Description of the task: Search the listing for the string "findpost". Copy every line that has it.

-- Given data follows --

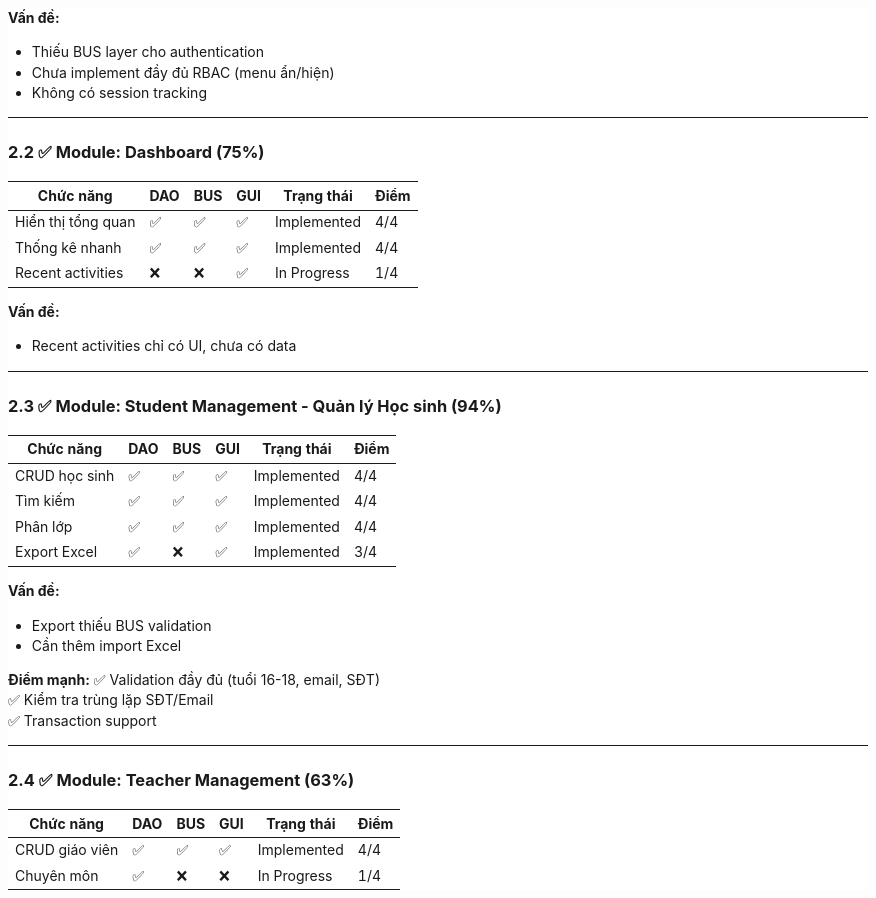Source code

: **Vấn đề:**
- Thiếu BUS layer cho authentication
- Chưa implement đầy đủ RBAC (menu ẩn/hiện)
- Không có session tracking

---

### 2.2 ✅ Module: Dashboard (75%)

| Chức năng | DAO | BUS | GUI | Trạng thái | Điểm |
|-----------|-----|-----|-----|------------|------|
| Hiển thị tổng quan | ✅ | ✅ | ✅ | Implemented | 4/4 |
| Thống kê nhanh | ✅ | ✅ | ✅ | Implemented | 4/4 |
| Recent activities | ❌ | ❌ | ✅ | In Progress | 1/4 |

**Vấn đề:**
- Recent activities chỉ có UI, chưa có data

---

### 2.3 ✅ Module: Student Management - Quản lý Học sinh (94%)

| Chức năng | DAO | BUS | GUI | Trạng thái | Điểm |
|-----------|-----|-----|-----|------------|------|
| CRUD học sinh | ✅ | ✅ | ✅ | Implemented | 4/4 |
| Tìm kiếm | ✅ | ✅ | ✅ | Implemented | 4/4 |
| Phân lớp | ✅ | ✅ | ✅ | Implemented | 4/4 |
| Export Excel | ✅ | ❌ | ✅ | Implemented | 3/4 |

**Vấn đề:**
- Export thiếu BUS validation
- Cần thêm import Excel

**Điểm mạnh:**
✅ Validation đầy đủ (tuổi 16-18, email, SĐT)  
✅ Kiểm tra trùng lặp SĐT/Email  
✅ Transaction support

---

### 2.4 ✅ Module: Teacher Management (63%)

| Chức năng | DAO | BUS | GUI | Trạng thái | Điểm |
|-----------|-----|-----|-----|------------|------|
| CRUD giáo viên | ✅ | ✅ | ✅ | Implemented | 4/4 |
| Chuyên môn | ✅ | ❌ | ❌ | In Progress | 1/4 |

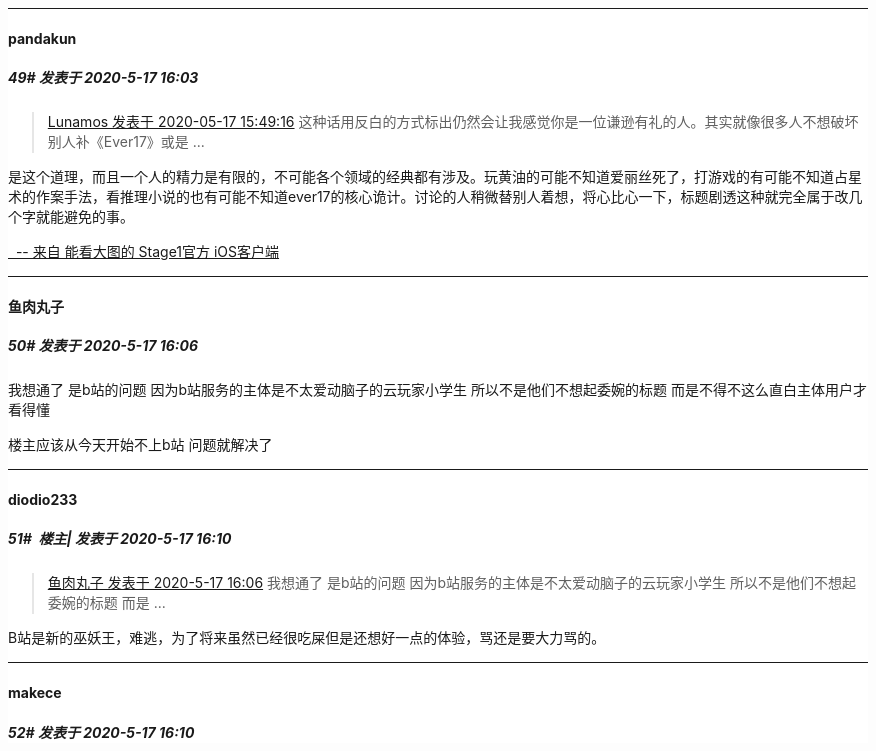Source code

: 



*****

####  pandakun  
##### 49#       发表于 2020-5-17 16:03



<blockquote><a href="httphttps://bbs.saraba1st.com/2b/forum.php?mod=redirect&amp;goto=findpost&amp;pid=47452304&amp;ptid=1935480" target="_blank">Lunamos 发表于 2020-05-17 15:49:16</a>
这种话用反白的方式标出仍然会让我感觉你是一位谦逊有礼的人。其实就像很多人不想破坏别人补《Ever17》或是 ...</blockquote>是这个道理，而且一个人的精力是有限的，不可能各个领域的经典都有涉及。玩黄油的可能不知道爱丽丝死了，打游戏的有可能不知道占星术的作案手法，看推理小说的也有可能不知道ever17的核心诡计。讨论的人稍微替别人着想，将心比心一下，标题剧透这种就完全属于改几个字就能避免的事。

[  -- 来自 能看大图的 Stage1官方 iOS客户端](https://itunes.apple.com/fi/app/saraba1st/id1221237470?mt=8)







*****

####  鱼肉丸子  
##### 50#       发表于 2020-5-17 16:06




我想通了 是b站的问题 因为b站服务的主体是不太爱动脑子的云玩家小学生 所以不是他们不想起委婉的标题 而是不得不这么直白主体用户才看得懂

楼主应该从今天开始不上b站 问题就解决了







*****

####  diodio233  
##### 51#         楼主| 发表于 2020-5-17 16:10



<blockquote><a href="httphttps://bbs.saraba1st.com/2b/forum.php?mod=redirect&amp;goto=findpost&amp;pid=47452472&amp;ptid=1935480" target="_blank">鱼肉丸子 发表于 2020-5-17 16:06</a>
我想通了 是b站的问题 因为b站服务的主体是不太爱动脑子的云玩家小学生 所以不是他们不想起委婉的标题 而是 ...</blockquote>
B站是新的巫妖王，难逃，为了将来虽然已经很吃屎但是还想好一点的体验，骂还是要大力骂的。







*****

####  makece  
##### 52#       发表于 2020-5-17 16:10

-- Given data concluded --

Answer to this task:
<blockquote><a href="httphttps://bbs.saraba1st.com/2b/forum.php?mod=redirect&amp;goto=findpost&amp;pid=47452304&amp;ptid=1935480" target="_blank">Lunamos 发表于 2020-05-17 15:49:16</a>
<blockquote><a href="httphttps://bbs.saraba1st.com/2b/forum.php?mod=redirect&amp;goto=findpost&amp;pid=47452472&amp;ptid=1935480" target="_blank">鱼肉丸子 发表于 2020-5-17 16:06</a>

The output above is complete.